Susceptibility to coronary artery disease (CAD) and diabetes is encoded by distinct, tightly-linked single nucleotide polymorphisms on chromosome 9p21. This study aimed to examine the association of variant rs1333049 on chromosome 9p21.3 with early-onset and severity of CAD in Chinese patients with and without type 2 diabetes, and to determine the possible impact of rs1333049 on glucose metabolism and inflammation pathways.

METHODS

Genotyping of variant rs1333049 on chromosome 9p21.3 was performed in 2387 patients with and without diabetes who were undergoing coronary angiography to evaluate suspected or established CAD. Serum levels of glucose, glycosylated hemoglobin A(1c) (HbA(1c)), insulin, high-sensitivity C-reactive protein, tumor necrosis factor-α, and interleukin-6 were also measured, and compared with each patient's genotype.

RESULTS

The homozygous CC genotype of rs1333049 was significantly associated with CAD in diabetic (OR: 1.270, P = 0.044) and non-diabetic (OR: 1.369, P = 0.011) patients after adjusting for traditional risk factors.
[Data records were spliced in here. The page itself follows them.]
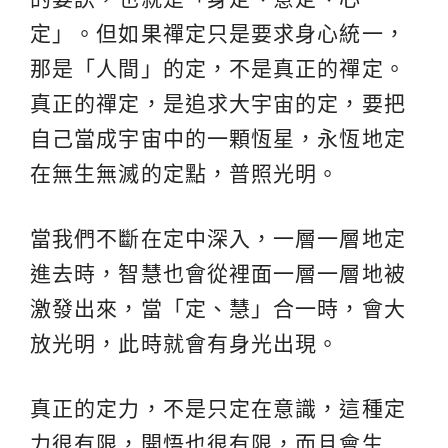
定」。但如果禪定只是要求身心統一，
那是「人間」的定，不是真正的禪定。
真正的禪定，是追求大宇宙的定，要把
自己當成宇宙中的一顆恆星，永恆地定
在無生無滅的定點，普照光明。
當我們不斷在定中深入，一層一層地定
進去時，智慧也會從裡面一層一層地被
激發出來，當「定、慧」合一時，會大
放光明，此時就會有身光出現。
真正的定力，不是只定在意識，這種定
力很有限，開悟也很有限，而且會生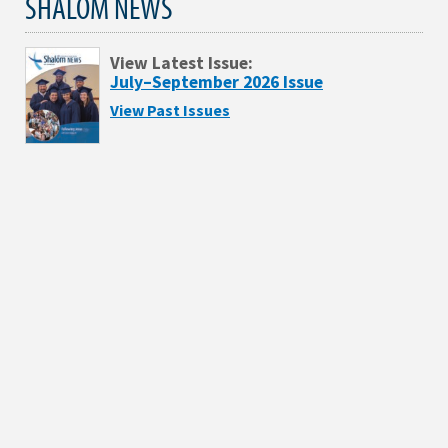
SHALOM NEWS
View Latest Issue:
July–September 2026 Issue
View Past Issues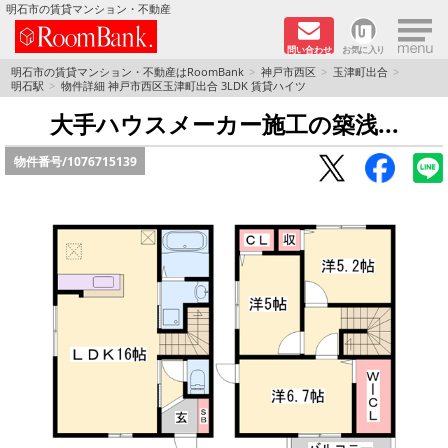
×
明石市の賃貸マンション・不動産
問い合わせ
お気に入り
TOPページ
明石市の賃貸マンション・不動産はRoomBank
神戸市西区
玉津町出合
明石駅
物件詳細 神戸市西区玉津町出合 3LDK 賃貸ハイツ
分譲マンションシリーズ
大手ハウスメーカー施工の築浅...
物件番号/
1076715139
リノベーション物件
敷金·礼金０円！特集
オートロック付き物件特集
路線·駅から探す
地域から探す
地図から探す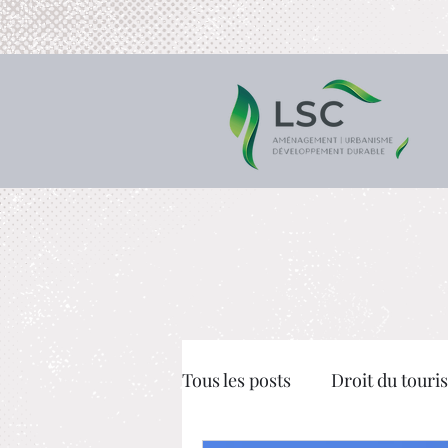
Tous les posts
Droit du touri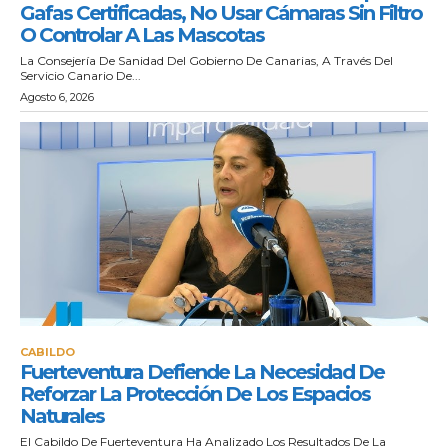
Gafas Certificadas, No Usar Cámaras Sin Filtro
O Controlar A Las Mascotas
La Consejería De Sanidad Del Gobierno De Canarias, A Través Del
Servicio Canario De...
Agosto 6, 2026
CABILDO
Fuerteventura Defiende La Necesidad De
Reforzar La Protección De Los Espacios
Naturales
El Cabildo De Fuerteventura Ha Analizado Los Resultados De La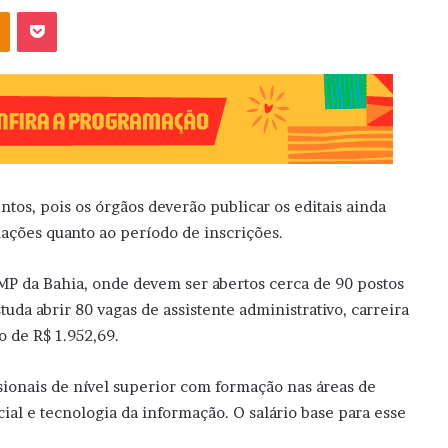
OK
Pocket
tos, pois os órgãos deverão publicar os editais ainda
ações quanto ao período de inscrições.
 MP da Bahia, onde devem ser abertos cerca de 90 postos
tuda abrir 80 vagas de assistente administrativo, carreira
o de R$ 1.952,69.
ionais de nível superior com formação nas áreas de
ial e tecnologia da informação. O salário base para esse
There was an association between CC genotype and number of diseased vessels in diabetics (P = 0.019), but not in non-diabetics (P = 0.126). Among diabetic patients, CC genotype carriers had an increased risk of early-onset CAD (OR: 2.367, P = 0.008) and greater cumulative atherosclerotic burden compared with non-CC genotype carriers (Gensini score: 31.80 ± 17.20 vs. 23.09 ± 21.63, P = 0.039). No significant differences were observed between genotypes of rs1333049 in serum levels of glucose, insulin, HbA(1c), or inflammatory cytokines for diabetic or non-diabetic patients with CAD.

CONCLUSIONS

This study demonstrated a significant association of rs1333049 polymorphism on chromosome 9p21.3 with CAD in Chinese diabetic and non-diabetic patients. The homozygous CC genotype of rs1333049 confers a magnified risk of early-onset and more severe CAD in diabetic patients through a novel biological pathway unrelated to glucose metabolism or inflammation.